=== Your goal ===
Every record below should be transcribed exactly. Omit the images.

:: Data for the task

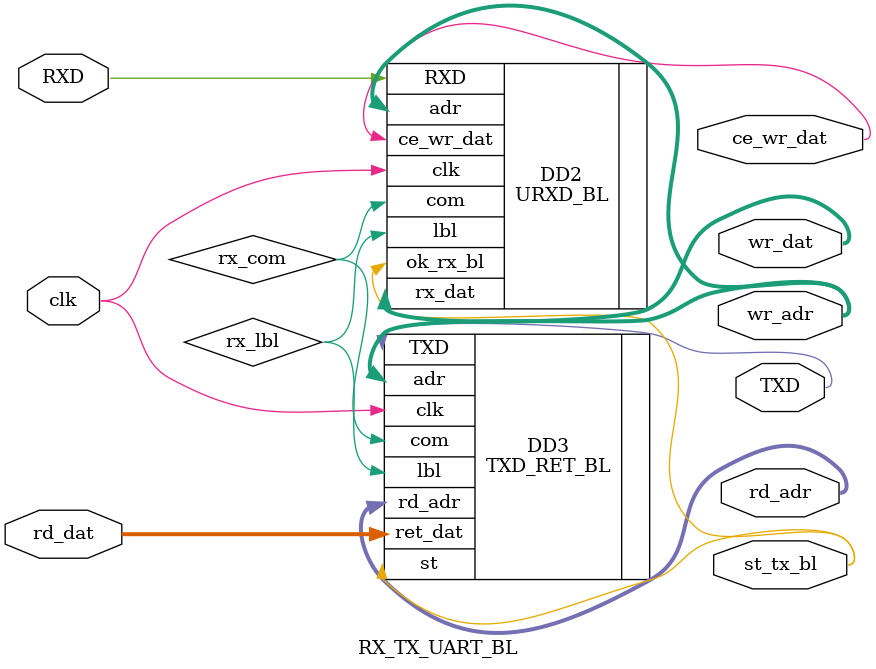
<source format=v>
`timescale 1ns / 1ps


module RX_TX_UART_BL (
								input clk, 				output wire TXD,
								input RXD, 				output wire[15:0] rd_adr,
								input [7:0]rd_dat,	output wire[15:0] wr_adr,
															output wire [7:0] wr_dat,
															output wire ce_wr_dat,
															output wire st_tx_bl);
//---Ïðèåì áëîêà áàéò

URXD_BL DD2 (
				.RXD(RXD), 	.com(rx_com),
				.clk(clk), 	.lbl(rx_lbl),
								.adr(wr_adr),//.wr_adr(wr_adr),
								.rx_dat(wr_dat),
								//.rd_adr(rd_adr), 
								.ce_wr_dat(ce_wr_dat), 
								.ok_rx_bl(st_tx_bl));
//---Ïåðåäà÷à áëîêà áàéò
TXD_RET_BL DD3 (
						.clk(clk), 		.TXD(TXD),
						.st(st_tx_bl), .rd_adr(rd_adr),
						.lbl(rx_lbl),
						.com(rx_com),
						.adr(wr_adr),
						.ret_dat(rd_dat));
endmodule

</source>
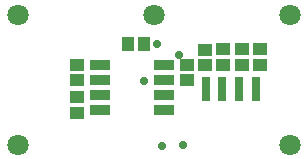
<source format=gts>
G04*
G04 #@! TF.GenerationSoftware,Altium Limited,Altium Designer,20.1.12 (249)*
G04*
G04 Layer_Color=8388736*
%FSLAX44Y44*%
%MOMM*%
G71*
G04*
G04 #@! TF.SameCoordinates,FEBEC7C4-031D-4068-AE87-DD61D03ADA7D*
G04*
G04*
G04 #@! TF.FilePolarity,Negative*
G04*
G01*
G75*
%ADD16R,1.1432X1.0332*%
%ADD17R,1.7292X0.8532*%
%ADD18R,1.0332X1.1432*%
%ADD19R,0.8032X1.0032*%
%ADD20C,1.8032*%
%ADD21C,0.7016*%
D16*
X65000Y60058D02*
D03*
Y46858D02*
D03*
X158035Y87600D02*
D03*
Y74400D02*
D03*
X65000Y87600D02*
D03*
Y74400D02*
D03*
X173477Y100393D02*
D03*
Y87192D02*
D03*
X188920Y100600D02*
D03*
Y87400D02*
D03*
X204363Y100600D02*
D03*
Y87400D02*
D03*
X219805Y100600D02*
D03*
Y87400D02*
D03*
D17*
X84423Y87050D02*
D03*
Y74350D02*
D03*
Y61650D02*
D03*
Y48950D02*
D03*
X138663D02*
D03*
Y61650D02*
D03*
Y74350D02*
D03*
Y87050D02*
D03*
D18*
X108400Y104762D02*
D03*
X121600D02*
D03*
D19*
X216127Y62000D02*
D03*
Y72000D02*
D03*
X202085Y62000D02*
D03*
Y72000D02*
D03*
X188043Y62000D02*
D03*
Y72000D02*
D03*
X174000Y62000D02*
D03*
Y72000D02*
D03*
D20*
X245000Y130000D02*
D03*
Y20000D02*
D03*
X15000D02*
D03*
X130000Y130000D02*
D03*
X15000D02*
D03*
D21*
X155000Y20000D02*
D03*
X137000Y19000D02*
D03*
X133000Y105000D02*
D03*
X122000Y74000D02*
D03*
X151000Y96000D02*
D03*
M02*

</source>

::::

=== Answer for this exercise ===
<source format=v>
`timescale 1ns / 1ps


module RX_TX_UART_BL (
								input clk, 				output wire TXD,
								input RXD, 				output wire[15:0] rd_adr,
								input [7:0]rd_dat,	output wire[15:0] wr_adr,
															output wire [7:0] wr_dat,
															output wire ce_wr_dat,
															output wire st_tx_bl);
//---Ïðèåì áëîêà áàéò

URXD_BL DD2 (
				.RXD(RXD), 	.com(rx_com),
				.clk(clk), 	.lbl(rx_lbl),
								.adr(wr_adr),//.wr_adr(wr_adr),
								.rx_dat(wr_dat),
								//.rd_adr(rd_adr), 
								.ce_wr_dat(ce_wr_dat), 
								.ok_rx_bl(st_tx_bl));
//---Ïåðåäà÷à áëîêà áàéò
TXD_RET_BL DD3 (
						.clk(clk), 		.TXD(TXD),
						.st(st_tx_bl), .rd_adr(rd_adr),
						.lbl(rx_lbl),
						.com(rx_com),
						.adr(wr_adr),
						.ret_dat(rd_dat));
endmodule

</source>
<source format=gts>
G04*
G04 #@! TF.GenerationSoftware,Altium Limited,Altium Designer,20.1.12 (249)*
G04*
G04 Layer_Color=8388736*
%FSLAX44Y44*%
%MOMM*%
G71*
G04*
G04 #@! TF.SameCoordinates,FEBEC7C4-031D-4068-AE87-DD61D03ADA7D*
G04*
G04*
G04 #@! TF.FilePolarity,Negative*
G04*
G01*
G75*
%ADD16R,1.1432X1.0332*%
%ADD17R,1.7292X0.8532*%
%ADD18R,1.0332X1.1432*%
%ADD19R,0.8032X1.0032*%
%ADD20C,1.8032*%
%ADD21C,0.7016*%
D16*
X65000Y60058D02*
D03*
Y46858D02*
D03*
X158035Y87600D02*
D03*
Y74400D02*
D03*
X65000Y87600D02*
D03*
Y74400D02*
D03*
X173477Y100393D02*
D03*
Y87192D02*
D03*
X188920Y100600D02*
D03*
Y87400D02*
D03*
X204363Y100600D02*
D03*
Y87400D02*
D03*
X219805Y100600D02*
D03*
Y87400D02*
D03*
D17*
X84423Y87050D02*
D03*
Y74350D02*
D03*
Y61650D02*
D03*
Y48950D02*
D03*
X138663D02*
D03*
Y61650D02*
D03*
Y74350D02*
D03*
Y87050D02*
D03*
D18*
X108400Y104762D02*
D03*
X121600D02*
D03*
D19*
X216127Y62000D02*
D03*
Y72000D02*
D03*
X202085Y62000D02*
D03*
Y72000D02*
D03*
X188043Y62000D02*
D03*
Y72000D02*
D03*
X174000Y62000D02*
D03*
Y72000D02*
D03*
D20*
X245000Y130000D02*
D03*
Y20000D02*
D03*
X15000D02*
D03*
X130000Y130000D02*
D03*
X15000D02*
D03*
D21*
X155000Y20000D02*
D03*
X137000Y19000D02*
D03*
X133000Y105000D02*
D03*
X122000Y74000D02*
D03*
X151000Y96000D02*
D03*
M02*

</source>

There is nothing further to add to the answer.